LAS VEGAS (CN) – A director of Can-Cal Resources hid from shareholders and converted for himself $2 billion worth of valuable basalt in the Mojave Desert, shareholders claim in a derivative lawsuit.
“Most shareholders had come to think that the company had no value,” Can-Cal CEO Ronald D. Sloan, the lead plaintiff, says in the complaint in Clark County Court.
“Unknown to the shareholders, the directors, officers and controlling persons of Can-Cal discovered that the Pisgah property contains millions of tons of volcanic basalt material that is extremely valuable as fertilizer.”
The Pisgah property is a 120-acre parcel about 10 miles southwest of Ludlow, Cal., the Can-Cal company website indicates. A recent independent survey reported the property has about 13.5 million tons of volcanic cinders above the surface. The company website says Can-Cal owns the property outright and needs no permits for mining the valuable basalt. Can-Cal is traded publicly on the OTC Bulletin Board under the symbol CCRE.

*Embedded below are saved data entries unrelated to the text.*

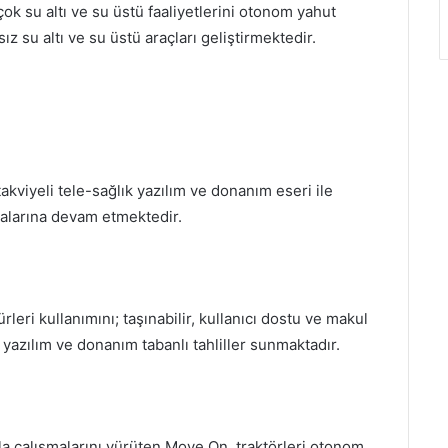
ok su altı ve su üstü faaliyetlerini otonom yahut
 su altı ve su üstü araçları geliştirmektedir.
takviyeli tele-sağlık yazılım ve donanım eseri ile
şmalarına devam etmektedir.
eri kullanımını; taşınabilir, kullanıcı dostu ve makul
, yazılım ve donanım tabanlı tahliller sunmaktadır.
la çalışmalarını yürüten Move On, traktörleri otonom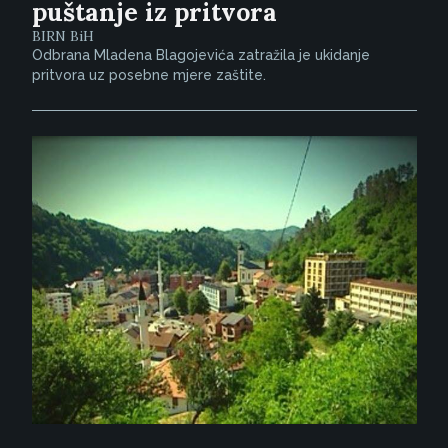
puštanje iz pritvora
BIRN BiH
Odbrana Mladena Blagojevića zatražila je ukidanje
pritvora uz posebne mjere zaštite.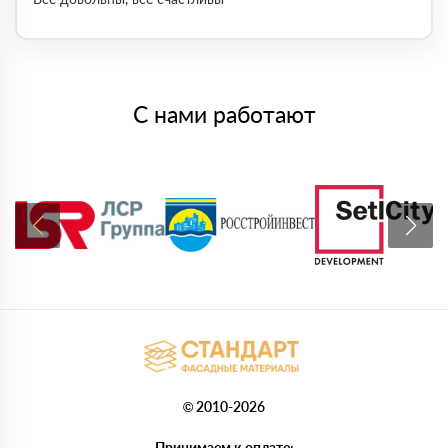
С нами работают
© 2010-2026
Принимаем к оплате: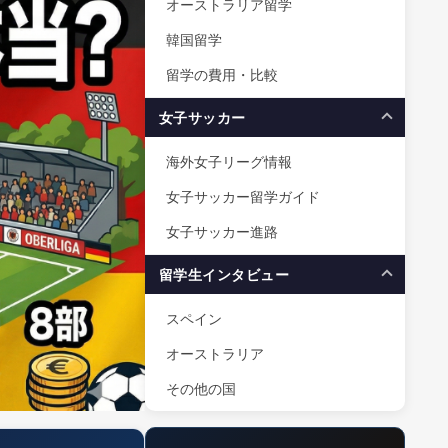
オーストラリア留学
韓国留学
留学の費用・比較
女子サッカー
海外女子リーグ情報
女子サッカー留学ガイド
女子サッカー進路
留学生インタビュー
スペイン
オーストラリア
その他の国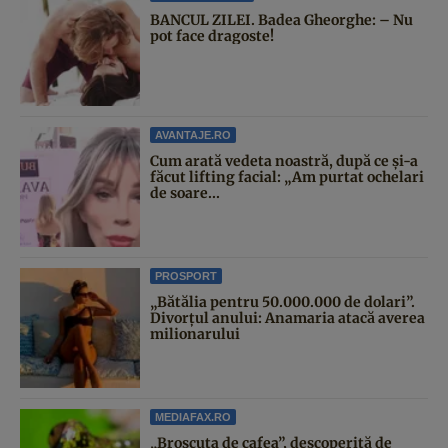
BANCUL ZILEI. Badea Gheorghe: – Nu
pot face dragoste!
AVANTAJE.RO
Cum arată vedeta noastră, după ce și-a
făcut lifting facial: „Am purtat ochelari
de soare...
PROSPORT
„Bătălia pentru 50.000.000 de dolari”.
Divorțul anului: Anamaria atacă averea
milionarului
MEDIAFAX.RO
„Broscuța de cafea”, descoperită de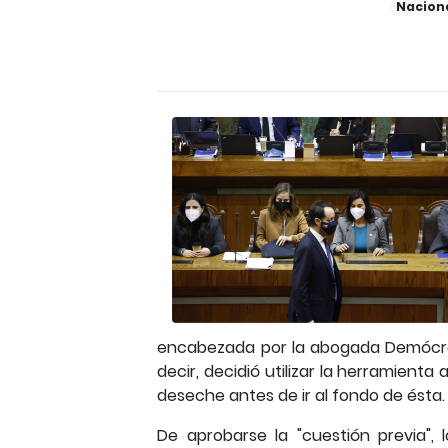
Nacion
encabezada por la abogada Demócrata 
decir, decidió utilizar la herramienta
deseche antes de ir al fondo de ésta.
De aprobarse la "cuestión previa",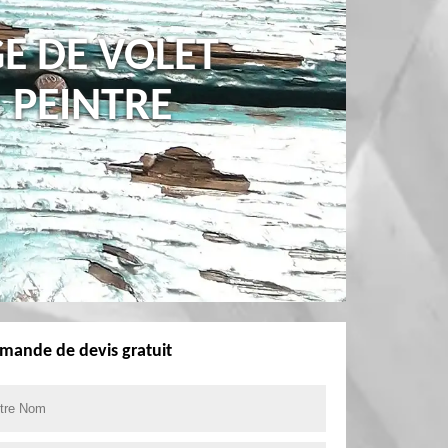
E DE VOLET
 PEINTRE
mande de devis gratuit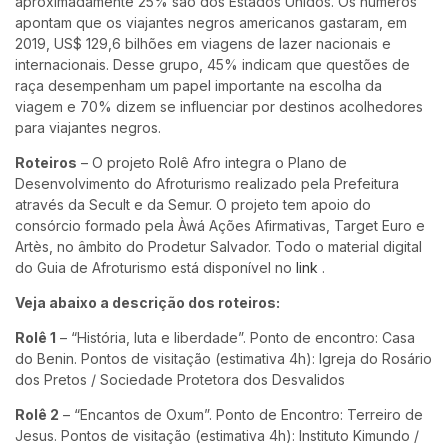
aproximadamente 25% são dos Estados Unidos. Os números
apontam que os viajantes negros americanos gastaram, em
2019, US$ 129,6 bilhões em viagens de lazer nacionais e
internacionais. Desse grupo, 45% indicam que questões de
raça desempenham um papel importante na escolha da
viagem e 70% dizem se influenciar por destinos acolhedores
para viajantes negros.
Roteiros
– O projeto Rolê Afro integra o Plano de
Desenvolvimento do Afroturismo realizado pela Prefeitura
através da Secult e da Semur. O projeto tem apoio do
consórcio formado pela Àwá Ações Afirmativas, Target Euro e
Artès, no âmbito do Prodetur Salvador. Todo o material digital
do Guia de Afroturismo está disponível no
link
.
Veja abaixo a descrição dos roteiros:
Rolê 1
– “História, luta e liberdade”. Ponto de encontro: Casa
do Benin. Pontos de visitação (estimativa 4h): Igreja do Rosário
dos Pretos / Sociedade Protetora dos Desvalidos
Rolê 2
– “Encantos de Oxum”. Ponto de Encontro: Terreiro de
Jesus. Pontos de visitação (estimativa 4h): Instituto Kimundo /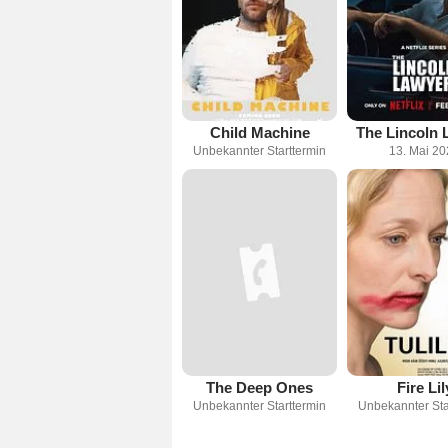
Child Machine
The Lincoln 
Unbekannter Starttermin
13. Mai 2
The Deep Ones
Fire Lil
Unbekannter Starttermin
Unbekannter Sta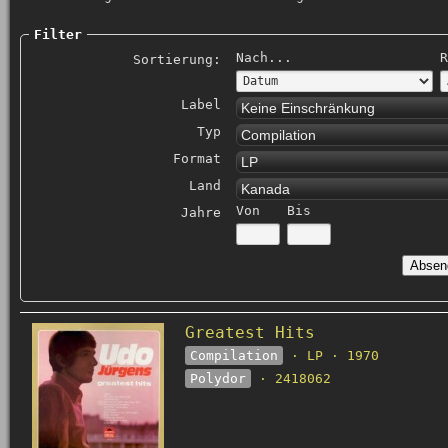
Filter
Nach...
R
Sortierung:
Label
Keine Einschränkung
Typ
Compilation
Format
LP
Land
Kanada
Von
Bis
Jahre
Greatest Hits
Compilation
· LP · 1970
Polydor
· 2418062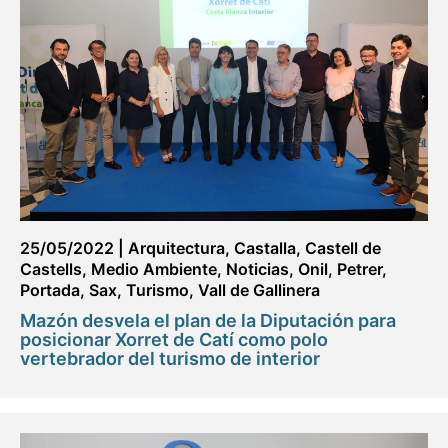
25/05/2022
|
Arquitectura
,
Castalla
,
Castell de
Castells
,
Medio Ambiente
,
Noticias
,
Onil
,
Petrer
,
Portada
,
Sax
,
Turismo
,
Vall de Gallinera
Mazón desvela el plan de la Diputación para
posicionar Xorret de Catí como polo
vertebrador del turismo de interior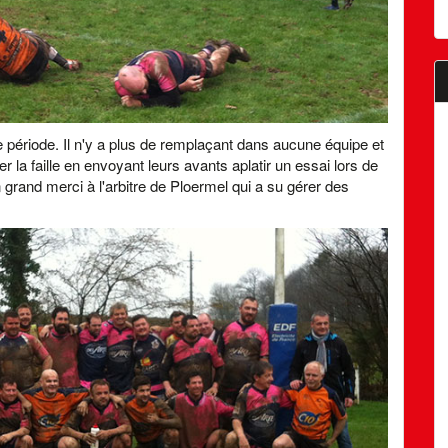
e période. Il n'y a plus de remplaçant dans aucune équipe et
r la faille en envoyant leurs avants aplatir un essai lors de
Un grand merci à l'arbitre de Ploermel qui a su gérer des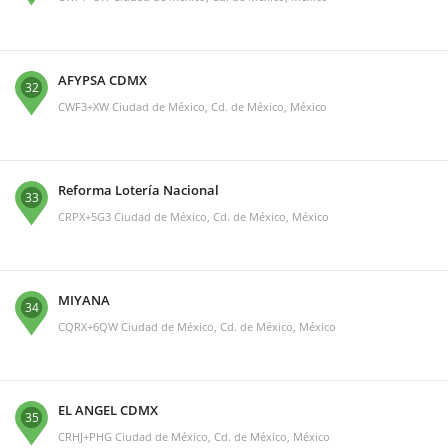
AFYPSA CDMX
32
CWF3+XW Ciudad de México, Cd. de México, México
Reforma Lotería Nacional
33
CRPX+5G3 Ciudad de México, Cd. de México, México
MIYANA
34
CQRX+6QW Ciudad de México, Cd. de México, México
EL ANGEL CDMX
35
CRHJ+PHG Ciudad de México, Cd. de México, México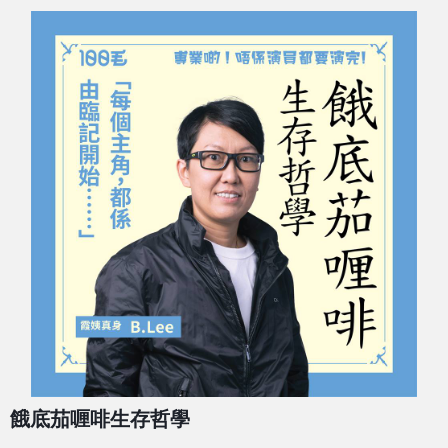
餓底茄喱啡生存哲學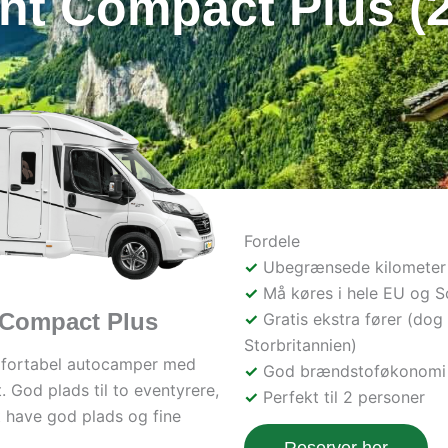
t Compact Plus (2
Fordele
Ubegrænsede kilometer
Må køres i hele EU og 
 Compact Plus
Gratis ekstra fører (dog 
Storbritannien)
fortabel autocamper med
God brændstoføkonomi
 God plads til to eventyrere,
Perfekt til 2 personer
t have god plads og fine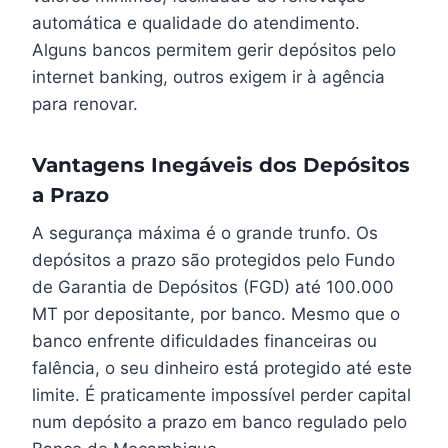
automática e qualidade do atendimento.
Alguns bancos permitem gerir depósitos pelo
internet banking, outros exigem ir à agência
para renovar.
Vantagens Inegáveis dos Depósitos
a Prazo
A segurança máxima é o grande trunfo. Os
depósitos a prazo são protegidos pelo Fundo
de Garantia de Depósitos (FGD) até 100.000
MT por depositante, por banco. Mesmo que o
banco enfrente dificuldades financeiras ou
falência, o seu dinheiro está protegido até este
limite. É praticamente impossível perder capital
num depósito a prazo em banco regulado pelo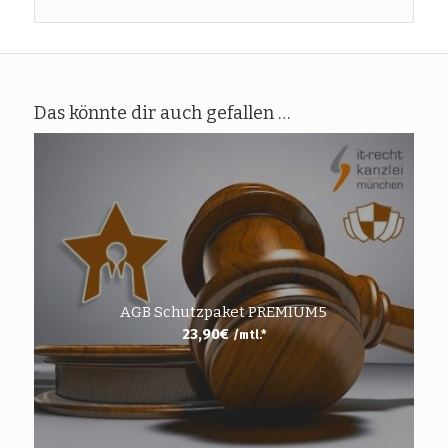
Das könnte dir auch gefallen …
AGB Schutzpaket PREMIUM5
23,90
€
/mtl.*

Sloan and dozens of co-plaintiffs claim that defendant William J. Hogan hid the value of Can-Cal from investors and the federal government and created two Canadian companies of his own to profit from it. Hogan, formerly a Can-Cal director, persuade other Can-Cal officers to agree to surrender two-thirds of company profits to Hogan’s Candeo Lava Products. In return, Candeo would act as Can-Cal’s equipment supply company. Another Hogan company, the Futureworth Capital Corp., along with Candeo, became two of Can-Cal’s largest creditors, according to the complaint.
“As part of his scheme, Hogan has filed false and misleading reports with the U.S. Securities and Exchange Commission,” the complaint states.
It adds: “With the expectation that the material is worth billions of dollars, the defendants schemed and conspired to take the value of the Pisgah property away from Can-Cal for the benefit of William Hogan and his companies.”
Defendants include former company officers Thompson MacDonald and Ronald Schinnour, whom Sloan says rubber-stamped decisions made by Hogan.
“They are controlled by William Hogan and have done nothing to protect Can-Cal’s interests or the interests of Can-Cal’s shareholders. They have looted Can-Cal for the benefit of William Hogan and Michael Hogan. They have wrongfully permitted William Hogan to usurp the Can-Cal’s corporate identity and permitted William Hogan and Michael Hogan to become Can-Cal’s biggest creditors,” the complaint states.
The shareholders are represented by Suvinder S. Ahluwalia with Sklar Williams in Las Vegas. They seek an injunction and damages for fraud and deceit, conversion, civil conspiracy, breach of fiduciary duty, unjust enrichment, and aiding and abetting.